Tel Aviv Approve $93 Million to Upgrade Section of West Bank Security Barrier
By Staff, Agencies
The high-level security cabinet approved funding to upgrade a section of the occupied West Bank security barrier, the “Israeli” Prime Minister’s Office said Sunday.
According to a statement, the ministers voted unanimously to allocate some $93 million to improve a 40 kilometer stretch of the barrier along the so-called seam line.
The move came after a the shooter who on March 29 killed five people in “Bnei Brak” entered the “Israeli”-populated occupied Palestinian territories through a gap in the barrier, and security officials suspect the Palestinian shooter who shot dead three people in Tel Aviv on Thursday did likewise.
The high-level security cabinet approved funding to upgrade a section of the West Bank security barrier, the Prime Minister’s Office said Sunday.
“We will fight ‘terror’ with all the tools available to us and we will win,” “Israeli” Prime Minister Naftali Bennett tweeted after the cabinet meeting.
According to the War Ministry, the money will fund the upgrade of a 40 kilometer [25 mile] stretch of the barrier from the Salem area in the northern West Bank to the entity’s “Bat Hefer” region.
“The barrier will be comprised of concrete, protective equipment, and additional technological components.
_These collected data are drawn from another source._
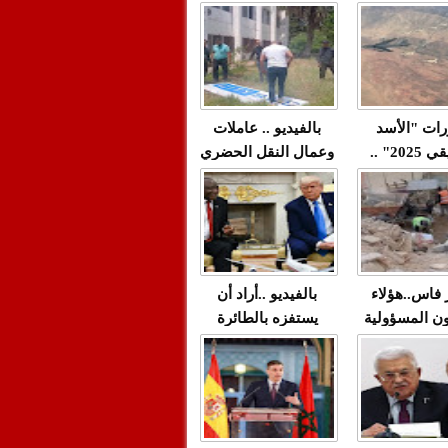
"مولات 88 غرزة"
صادمة وملتمس
 حميد طولست
لا(فيديو)
"الوجهاء"؟/ صمت
 تزداد فيه
وزارة الداخلية؟/أين
 العنف ضد
الوزير التوفيق؟(فيديو)
غيب فيه أحيانًا
لعدالة في
رات "الأسد
بالفيديو .. عاملات
م...
الإفريقي 2025" ..
وعمال النقل الحضري
قاذفة النووية
بفاس يعبرون عن
يب مع ثماني
ارتياحهم بعد إنهاء عقد
مقاتلات من نوع F-16
شركة "سيتي باص"
للقوات الجوية
ية المغربية
ر فاس..هؤلاء
بالفيديو ..أراد أن
ن المسؤولية
يستفزه بالطائرة
ي العمارات
القطرية لكن ترامب
ائية مفتوحة
فضحه أمام العالم
بالحجة والدليل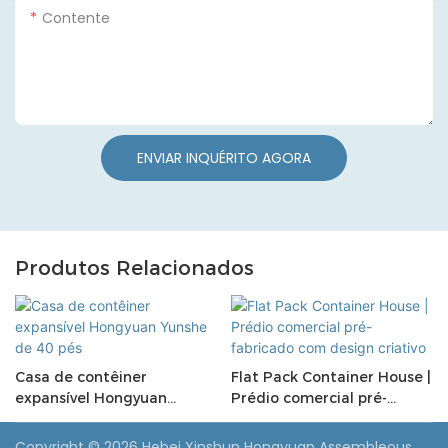
Contente
ENVIAR INQUÉRITO AGORA
Produtos Relacionados
Casa de contêiner
Flat Pack Container House |
expansível Hongyuan
Prédio comercial pré-
Yunshe de 40 pés
fabricado com design
criativo
Copyright © 2026 Hebei Xinshun Hongyuan Assembleous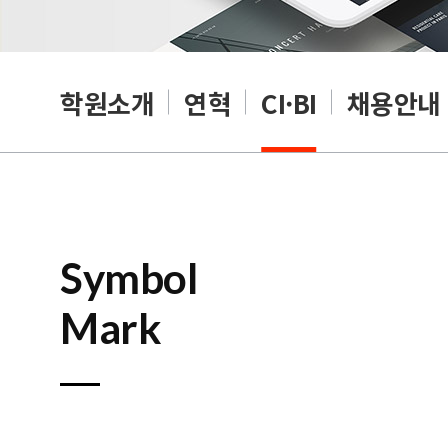
학원소개
연혁
CI·BI
채용안내
Symbol
Mark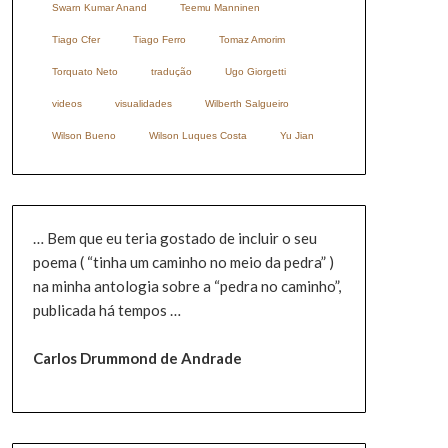
Swarn Kumar Anand
Teemu Manninen
Tiago Cfer
Tiago Ferro
Tomaz Amorim
Torquato Neto
tradução
Ugo Giorgetti
videos
visualidades
Wilberth Salgueiro
Wilson Bueno
Wilson Luques Costa
Yu Jian
… Bem que eu teria gostado de incluir o seu
poema ( “tinha um caminho no meio da pedra” )
na minha antologia sobre a “pedra no caminho”,
publicada há tempos …
Carlos Drummond de Andrade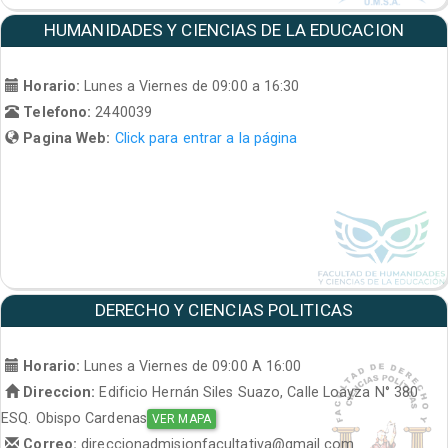
HUMANIDADES Y CIENCIAS DE LA EDUCACION
Horario:
Lunes a Viernes de 09:00 a 16:30
Telefono:
2440039
Pagina Web:
Click para entrar a la página
DERECHO Y CIENCIAS POLITICAS
Horario:
Lunes a Viernes de 09:00 A 16:00
Direccion:
Edificio Hernán Siles Suazo, Calle Loayza N° 380
ESQ. Obispo Cardenas
VER MAPA
Correo:
direccionadmisionfacultativa@gmail.com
It will be up to 9 meters [29.5 feet] high and will replace the fence that was built about 20 years ago,” the ministry said, adding that it plans to begin work in the coming weeks.
Senior security officials told Hebrew media that they believe that the Tel Aviv shooter crossed into the “Israeli”-populated occupied Palestinian territories through a hole in the security barrier near Jenin, even though the military recently fortified the fence in that area.
The West Bank security barrier was first suggested in the 1990s by the late prime minister Yitzhak Rabin, who saw it as a way to separate the “Israeli”-populated occupied Palestinian territories from the Palestinians. But the project never materialized due to internal opposition.
It was only during the Second Intifada that the idea was revived and kicked into high gear.
Many credit the barrier with helping end that uprising, which lasted from 2000 to 2005, though of its planned 708-kilometer [440-mile] route, only 62% has been completed.
The security barrier did not come without controversy, though, as the fence sparked local demonstrations and international condemnation over its route, snaking into the occupied West Bank through seized Palestinian fields and sometimes cutting off farmers from their land.
About 85% of the barrier runs within the occupied West Bank, with the remaining 15% running along the Green Line – the pre-1967 ceasefire line that delineates the entity from the West Bank – and within “Israeli”-populated occupied Palestinian territory. In total, the barrier is estimated to have cost the entity some $2.8 billion according to the Knesset Research and Information Center.
For most of its route, the barrier consists of a chain-link fence equipped with surveillance cameras and other sensors, buffered by barbed wire and a 60-meter [200 foot] wide exclusion area. In more urban areas – including around al-quds [Jerusalem] and Bethlehem – the barrier is not a fence but an eight- to nine-meter [26- to 30-foot] high concrete wall.